> **Task to carry out**: In the material below, list every line carrying the string "Vučić".

> **Study material**:
+++++

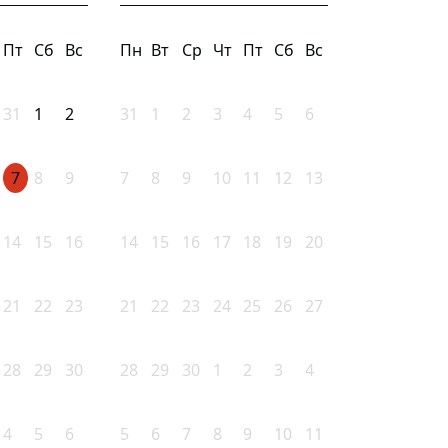
Пт
Сб
Вс
Пн
Вт
Ср
Чт
Пт
Сб
Вс
31
1
2
31
1
2
3
4
5
6
7
8
9
7
8
9
10
11
12
13
14
15
16
14
15
16
17
18
19
20
21
22
23
21
22
23
24
25
26
27
28
29
30
28
29
30
1
2
3
4
4
5
6
5
6
7
8
9
10
11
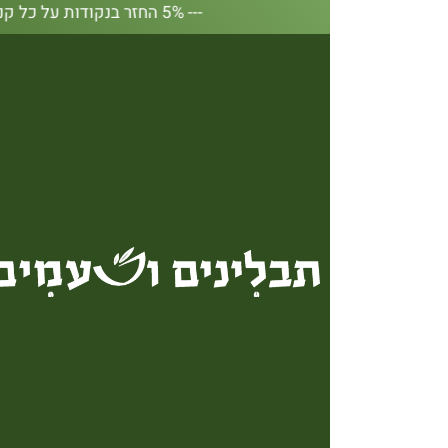
--- 5% החזר בנקודות על כל קנייה באתר --- 5% החזר בנקודות על כל קנייה באתר --- 5% החזר בנקודות על כל קנייה באתר --- 5% החזר בנקודות על כל קנייה באתר --- 5% החזר בנקודות על כל קנייה באתר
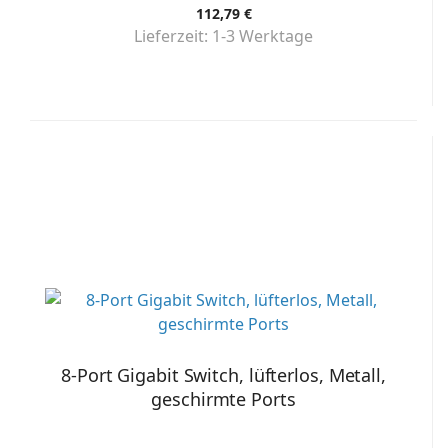
112,79 €
Lieferzeit:
1-3 Werktage
8-Port Gigabit Switch, lüfterlos, Metall,
geschirmte Ports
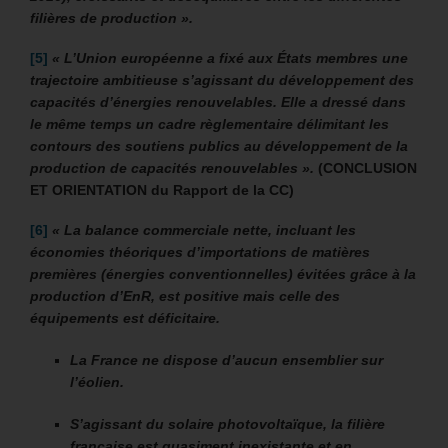
filières de production ».
[5]
« L’Union européenne a fixé aux États membres une
trajectoire ambitieuse s’agissant du développement des
capacités d’énergies renouvelables. Elle a dressé dans
le même temps un cadre règlementaire délimitant les
contours des soutiens publics au développement de la
production de capacités renouvelables ».
(CONCLUSION
ET ORIENTATION du Rapport de la CC)
[6]
« La balance commerciale nette, incluant les
économies théoriques d’importations de matières
premières (énergies conventionnelles) évitées grâce à la
production d’EnR, est positive mais celle des
équipements est déficitaire.
La France ne dispose d’aucun ensemblier sur
l’éolien.
S’agissant du solaire photovoltaïque, la filière
française est quasiment inexistante et en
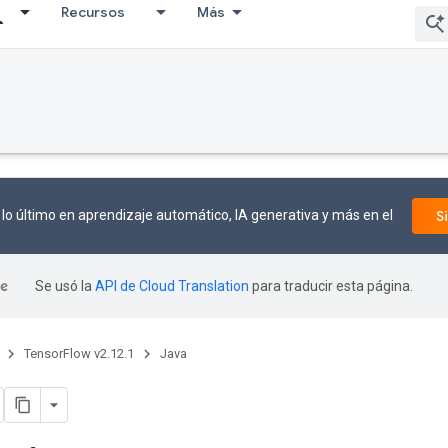
Recursos
Más
lo último en aprendizaje automático, IA generativa y más en el
S
Se usó la
API de Cloud Translation
para traducir esta página.
TensorFlow v2.12.1
Java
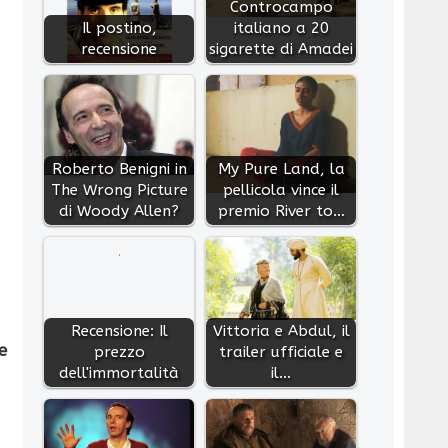
Controcampo
Il postino,
italiano a 20
recensione
sigarette di Amadei
Roberto Benigni in
My Pure Land, la
The Wrong Picture
pellicola vince il
di Woody Allen?
premio River to…
Recensione: Il
Vittoria e Abdul, il
e
prezzo
trailer ufficiale e
dell'immortalità
il…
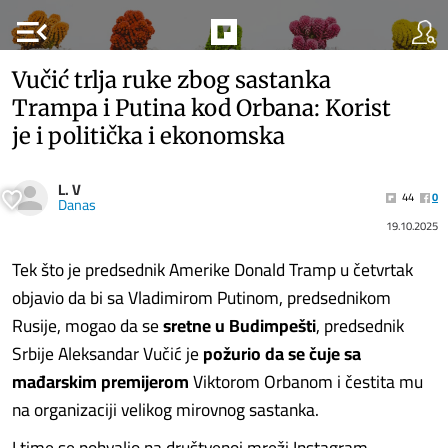
menu_open
Vučić trlja ruke zbog sastanka
Trampa i Putina kod Orbana: Korist
je i politička i ekonomska
L. V
44
0
Danas
19.10.2025
Tek što je predsednik Amerike Donald Tramp u četvrtak
objavio da bi sa Vladimirom Putinom, predsednikom
Rusije, mogao da se
sretne u Budimpešti
, predsednik
Srbije Aleksandar Vučić je
požurio da se čuje sa
mađarskim premijerom
Viktorom Orbanom i čestita mu
na organizaciji velikog mirovnog sastanka.
I time se pohvalio na društvenoj mreži Instagram.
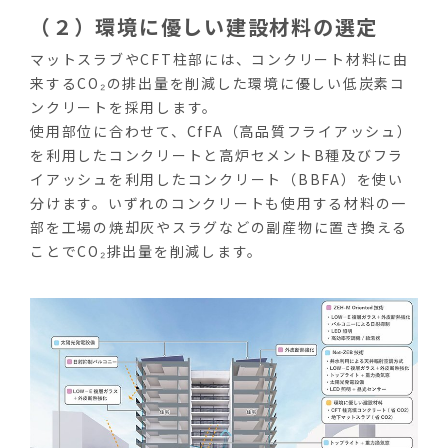
（２）環境に優しい建設材料の選定
マットスラブや
CFT
柱部には、コンクリート材料に由
来するCO₂の排出量を削減した環境に優しい低炭素コ
ンクリートを採用します。
使用部位に合わせて、
CfFA
（高品質フライアッシュ）
を利用したコンクリートと高炉セメント
B
種及びフラ
イアッシュを利用したコンクリート（
BBFA
）を使い
分けます。いずれのコンクリートも使用する材料の一
部を工場の焼却灰やスラグなどの副産物に置き換える
ことでCO₂排出量を削減します。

+++++

> **Answer box**:
Vučić trlja ruke zbog sastanka
Srbije Aleksandar Vučić je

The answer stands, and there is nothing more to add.